Nothing to do with your choice of mandatory helmet (Giro Prolight is my current choice) but with the art of mentally preparing yourself for the event. It’s as important as your physical fitness to get your positive, winning attitude right and to know how to cope with the challenge.
There are some things you should know now about what your head will go through on the day.
- Once the euphoria of starting has worn off and the first flat sections are done, you will spend the rest of the ride wondering why you are doing it
- Your mind will tell you to stop frequently and repeatedly on the climbs and even on the flat bits
- At some point you will enter a very dark place in your mind where you contemplate falling off to make it end
- You will want to sit by the road and take a few minutes to ask “where is my mind?”
- There will be an unexpected swelling of emotion when you cross the line which might make you want to cry
The distance can seem overwhelming but if it’s broken down into what Team Sky have started calling “phases” then it’s much easier to prepare yourself.
Phase One – Before the start
Don’t panic. Be meticulous in your preparation and making sure you have everything before you leave your hotel. If you lay it all out the night before and check it then you’ll worry less when you wake up at 4am.
Give yourself plenty of time to get to the start pens and find people you are riding with. Try to relax and stay alert to groups that look like they might be worth tagging on the back of for shelter and a fast tow through traffic in the opening sections of the ride.

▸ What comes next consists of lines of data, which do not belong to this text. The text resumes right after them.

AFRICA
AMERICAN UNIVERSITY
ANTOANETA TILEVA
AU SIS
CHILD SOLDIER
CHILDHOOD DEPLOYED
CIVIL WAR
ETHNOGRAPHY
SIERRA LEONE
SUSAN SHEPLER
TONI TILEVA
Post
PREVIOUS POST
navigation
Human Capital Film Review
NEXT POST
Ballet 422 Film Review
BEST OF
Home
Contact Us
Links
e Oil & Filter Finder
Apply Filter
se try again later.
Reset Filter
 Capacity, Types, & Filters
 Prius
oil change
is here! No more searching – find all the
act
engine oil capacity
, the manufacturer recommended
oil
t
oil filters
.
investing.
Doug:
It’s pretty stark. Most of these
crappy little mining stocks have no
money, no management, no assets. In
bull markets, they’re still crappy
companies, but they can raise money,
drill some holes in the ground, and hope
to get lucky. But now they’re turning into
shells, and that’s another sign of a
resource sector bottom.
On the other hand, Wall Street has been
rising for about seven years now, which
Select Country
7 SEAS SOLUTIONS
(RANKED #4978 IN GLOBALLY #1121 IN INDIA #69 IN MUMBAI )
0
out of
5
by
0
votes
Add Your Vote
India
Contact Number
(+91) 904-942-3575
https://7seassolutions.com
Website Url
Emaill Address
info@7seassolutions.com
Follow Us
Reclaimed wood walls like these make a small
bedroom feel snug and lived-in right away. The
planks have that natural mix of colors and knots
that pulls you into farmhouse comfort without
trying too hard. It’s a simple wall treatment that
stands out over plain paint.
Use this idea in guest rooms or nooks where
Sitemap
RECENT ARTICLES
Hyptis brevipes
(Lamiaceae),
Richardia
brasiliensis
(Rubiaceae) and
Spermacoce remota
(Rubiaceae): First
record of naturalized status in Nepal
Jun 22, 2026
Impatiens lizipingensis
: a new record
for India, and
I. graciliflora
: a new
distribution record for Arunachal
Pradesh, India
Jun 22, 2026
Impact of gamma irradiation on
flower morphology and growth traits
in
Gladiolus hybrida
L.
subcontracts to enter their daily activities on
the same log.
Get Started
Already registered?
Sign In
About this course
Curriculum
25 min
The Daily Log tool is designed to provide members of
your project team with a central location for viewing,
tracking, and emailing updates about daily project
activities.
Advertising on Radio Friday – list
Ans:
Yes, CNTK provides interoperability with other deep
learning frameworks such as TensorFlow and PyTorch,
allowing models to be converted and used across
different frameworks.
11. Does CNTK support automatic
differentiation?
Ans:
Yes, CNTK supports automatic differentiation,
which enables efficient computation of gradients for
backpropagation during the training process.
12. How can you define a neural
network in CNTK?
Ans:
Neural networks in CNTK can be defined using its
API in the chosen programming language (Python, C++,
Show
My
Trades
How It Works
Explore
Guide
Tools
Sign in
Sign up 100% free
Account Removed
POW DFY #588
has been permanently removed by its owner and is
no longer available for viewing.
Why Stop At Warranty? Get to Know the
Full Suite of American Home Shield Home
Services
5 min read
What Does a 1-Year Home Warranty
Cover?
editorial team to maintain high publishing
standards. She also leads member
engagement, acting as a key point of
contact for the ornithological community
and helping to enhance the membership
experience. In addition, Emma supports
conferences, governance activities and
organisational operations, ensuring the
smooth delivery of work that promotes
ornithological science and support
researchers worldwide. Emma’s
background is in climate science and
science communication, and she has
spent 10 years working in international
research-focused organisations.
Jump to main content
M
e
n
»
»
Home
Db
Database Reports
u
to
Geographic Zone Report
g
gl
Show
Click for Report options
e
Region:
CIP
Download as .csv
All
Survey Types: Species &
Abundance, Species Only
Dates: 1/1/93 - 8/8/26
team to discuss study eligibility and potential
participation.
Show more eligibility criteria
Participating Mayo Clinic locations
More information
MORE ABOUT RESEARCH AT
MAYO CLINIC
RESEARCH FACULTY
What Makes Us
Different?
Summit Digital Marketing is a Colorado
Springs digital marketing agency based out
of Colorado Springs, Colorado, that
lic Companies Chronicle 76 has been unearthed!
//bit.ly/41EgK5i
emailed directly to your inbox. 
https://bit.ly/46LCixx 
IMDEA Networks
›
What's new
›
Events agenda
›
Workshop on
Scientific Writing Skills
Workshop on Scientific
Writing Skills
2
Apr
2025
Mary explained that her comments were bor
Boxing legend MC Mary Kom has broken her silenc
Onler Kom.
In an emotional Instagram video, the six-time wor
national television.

Mostly, relax and enjoy. You’ve spent god knows how long getting ready for this so you might as well make the most of it.
Phase Two – Le Grand Depart
I’ve seen plenty of strategies saying “conserve your energy” and encouraging you to ride conservatively to the first climb. You can do this, but I think mentally trying to ride conservatively is more dangerous than taking things as they come.
The Col de Marie-Blanque is narrow – four bikes wide in places – and there’s several thousand riders trying to get up it. You need to get there as quickly as you can to avoid walking or being caught in a bottleneck.
Mentally prepare yourself to go a bit harder than you’d like in places to stay in big fast moving groups. Think about digging in the suitcase of courage to stay with a good group rather than sitting up at the first harsh breath drawn.
Phase Three – Col de Marie-Blanque
This will be tough, it will come as a shock to the system and you will have a bit of a panic. But remember: this is the toughest obstacle between you and the Tourmalet. The Col du Soulor is going to be hard, but nothing like as bad as the Marie-Blanque. Prepare to go hard and get over in a good time.
Don’t think you have to get over it quickly and go into panic mode. Stay calm, ride hard and try to avoid hitting your limit too early.
I’ve seen so many people fighting to go forward with panic in their eyes. Panic puts the heart rate up and that will affect how hard you can go. So: DON’T PANIC.
Phase Four – Relax and flow on the descent
You’ll be tired by this point so take a moment get your wits about you at the top, put on your jacket or gilet and refocus on getting down.
When you’re tired, you’ll tense up and big mountain descents deserve your full concentration. Try to relax your body so it acts like a shock absorber but keep you mind focused on reading the road ahead and looking for hazards and the best line through corners.
Resist the temptation to brake too much or worry about your speed creeping up beyond what you’re used to. Comfort braking on straights doesn’t help make the sped go away for very long and if you’re going a bit faster than usually you just need to take more care on the approach to corners.
Phase five – Onwards to the Col du Soulor
The big danger now is that after the Marie-Blanque you start thinking about saving something for the Tourmalet. You need to push on through the valley and the relatively easy early slopes of the Col du Soulor.
It would be easy to sit up a bit and start going backwards here so focus on breaking down each kilometre in a manageable time. Try to keep slippage to a minimum.
By now eating and drinking are things you’ll need to remind yourself constantly to do as they slip in the mental task list.
Phase six – Descend and prepare
You need to try and give yourself enough time to descend comfortably to the foot of the Tourmalet. If you’re chasing to make the cut it’s going to be tough and a bit hairy. Not good when you’re tired and hurting after 100km in the legs.
Eat at the top, drink on the descent and just mentally ready yourself to go all in on the Tourmalet. you need to get your tired mind cleared and ready to take on the beast.
Fight the rising panic/excitement and concentrate on getting to the final elimination point. Once you’re past there, take a moment to compose yourself and remind yourself to pace yourself.
It’s good to figure out how much time you’ve got and how hard you think you can go. Then push it from your mind and concentrate on just riding.
Phase seven – To the end
Even though the goal is in sight, you need to keep pushing yourself on mentally. I’ve seen guys give up on climbs with less than 300 metres to go simply because they didn’t think they could go any further.
Break down the Tourmalet into landmarks or time chunks and tick off each one as you achieve it. The time will pass more easily this way.
So that’s my final Etape guide. Good luck one and all. I’ve got to sort out my bike over the weekend. It’s developed a ticking noise near the bottom bracket which I want to get looked at before the Etape.